═══ Recorded data ═══
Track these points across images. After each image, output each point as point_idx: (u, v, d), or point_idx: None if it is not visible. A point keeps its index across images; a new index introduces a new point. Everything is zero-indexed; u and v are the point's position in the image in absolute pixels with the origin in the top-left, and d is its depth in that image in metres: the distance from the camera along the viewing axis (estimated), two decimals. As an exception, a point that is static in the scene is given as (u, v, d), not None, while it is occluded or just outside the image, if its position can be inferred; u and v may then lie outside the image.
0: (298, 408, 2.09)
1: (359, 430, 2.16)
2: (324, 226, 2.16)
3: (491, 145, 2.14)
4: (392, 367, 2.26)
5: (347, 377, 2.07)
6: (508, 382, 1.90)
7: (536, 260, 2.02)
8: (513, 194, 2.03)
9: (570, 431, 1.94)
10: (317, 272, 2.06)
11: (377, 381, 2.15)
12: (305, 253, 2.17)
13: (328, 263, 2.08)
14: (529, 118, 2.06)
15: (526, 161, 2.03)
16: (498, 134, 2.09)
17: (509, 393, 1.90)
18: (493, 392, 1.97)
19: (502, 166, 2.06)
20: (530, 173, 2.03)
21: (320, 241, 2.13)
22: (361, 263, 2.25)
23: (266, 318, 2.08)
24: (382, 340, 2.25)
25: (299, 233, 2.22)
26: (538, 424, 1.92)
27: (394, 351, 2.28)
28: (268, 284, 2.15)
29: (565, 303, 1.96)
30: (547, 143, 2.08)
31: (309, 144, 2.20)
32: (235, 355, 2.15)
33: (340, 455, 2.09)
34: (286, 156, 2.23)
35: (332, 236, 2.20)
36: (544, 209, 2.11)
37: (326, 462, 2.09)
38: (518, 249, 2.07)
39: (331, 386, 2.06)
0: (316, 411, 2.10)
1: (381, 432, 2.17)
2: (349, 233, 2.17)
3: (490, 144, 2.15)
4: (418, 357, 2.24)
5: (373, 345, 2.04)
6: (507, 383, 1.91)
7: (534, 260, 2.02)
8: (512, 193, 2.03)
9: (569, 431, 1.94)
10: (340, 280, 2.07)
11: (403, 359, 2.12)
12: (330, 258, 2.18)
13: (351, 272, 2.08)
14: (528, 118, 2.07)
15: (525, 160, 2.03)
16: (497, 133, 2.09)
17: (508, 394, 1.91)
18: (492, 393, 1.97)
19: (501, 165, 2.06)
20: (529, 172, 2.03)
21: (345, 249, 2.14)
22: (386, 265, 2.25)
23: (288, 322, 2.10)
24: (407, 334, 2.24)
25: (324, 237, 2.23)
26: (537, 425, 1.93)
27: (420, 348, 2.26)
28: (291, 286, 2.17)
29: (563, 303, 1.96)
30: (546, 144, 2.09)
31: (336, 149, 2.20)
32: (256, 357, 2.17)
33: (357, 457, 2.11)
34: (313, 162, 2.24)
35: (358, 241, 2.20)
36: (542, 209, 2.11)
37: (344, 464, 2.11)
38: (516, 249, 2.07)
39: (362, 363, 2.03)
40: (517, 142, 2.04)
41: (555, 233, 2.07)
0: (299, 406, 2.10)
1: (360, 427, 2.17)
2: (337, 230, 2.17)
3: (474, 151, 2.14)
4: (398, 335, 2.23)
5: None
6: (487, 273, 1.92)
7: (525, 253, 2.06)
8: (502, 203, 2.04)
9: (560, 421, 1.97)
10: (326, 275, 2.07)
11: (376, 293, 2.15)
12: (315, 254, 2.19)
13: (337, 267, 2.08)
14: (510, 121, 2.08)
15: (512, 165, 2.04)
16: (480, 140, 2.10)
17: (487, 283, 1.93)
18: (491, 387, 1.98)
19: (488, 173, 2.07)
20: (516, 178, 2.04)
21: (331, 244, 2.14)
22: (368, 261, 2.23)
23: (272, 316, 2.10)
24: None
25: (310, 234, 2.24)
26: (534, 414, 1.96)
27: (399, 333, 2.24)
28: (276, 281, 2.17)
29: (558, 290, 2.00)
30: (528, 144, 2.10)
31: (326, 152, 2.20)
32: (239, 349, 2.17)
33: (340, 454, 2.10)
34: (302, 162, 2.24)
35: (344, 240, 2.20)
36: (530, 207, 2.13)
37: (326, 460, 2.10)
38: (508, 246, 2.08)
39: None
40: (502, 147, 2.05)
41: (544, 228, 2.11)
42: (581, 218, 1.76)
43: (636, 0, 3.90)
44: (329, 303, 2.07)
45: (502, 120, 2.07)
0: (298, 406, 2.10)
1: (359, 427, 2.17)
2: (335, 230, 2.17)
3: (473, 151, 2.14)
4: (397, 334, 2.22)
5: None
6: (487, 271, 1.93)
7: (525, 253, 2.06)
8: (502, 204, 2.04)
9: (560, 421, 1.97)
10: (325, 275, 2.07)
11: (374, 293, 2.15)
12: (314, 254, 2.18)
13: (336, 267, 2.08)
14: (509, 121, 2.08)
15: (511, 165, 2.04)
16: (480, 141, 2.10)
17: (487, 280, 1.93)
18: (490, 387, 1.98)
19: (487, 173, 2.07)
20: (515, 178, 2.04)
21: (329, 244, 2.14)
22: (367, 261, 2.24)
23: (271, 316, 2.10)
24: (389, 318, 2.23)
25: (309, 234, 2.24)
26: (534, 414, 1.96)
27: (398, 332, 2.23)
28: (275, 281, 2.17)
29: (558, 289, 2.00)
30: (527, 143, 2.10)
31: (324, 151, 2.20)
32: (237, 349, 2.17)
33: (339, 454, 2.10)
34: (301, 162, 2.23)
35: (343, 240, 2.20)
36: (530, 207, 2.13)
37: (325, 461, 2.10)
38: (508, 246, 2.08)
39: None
═══
● What you are asked to do
What is needed is an exact copy of the entries above, from the first line through the line holding "4: (392, 367, 2.26)", with both of those lines kept; please give nothing else.

● Output
Track these points across images. After each image, output each point as point_idx: (u, v, d), or point_idx: None if it is not visible. A point keeps its index across images; a new index introduces a new point. Everything is zero-indexed; u and v are the point's position in the image in absolute pixels with the origin in the top-left, and d is its depth in that image in metres: the distance from the camera along the viewing axis (estimated), two decimals. As an exception, a point that is static in the scene is given as (u, v, d), not None, while it is occluded or just outside the image, if its position can be inferred; u and v may then lie outside the image.
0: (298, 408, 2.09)
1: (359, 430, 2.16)
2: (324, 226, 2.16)
3: (491, 145, 2.14)
4: (392, 367, 2.26)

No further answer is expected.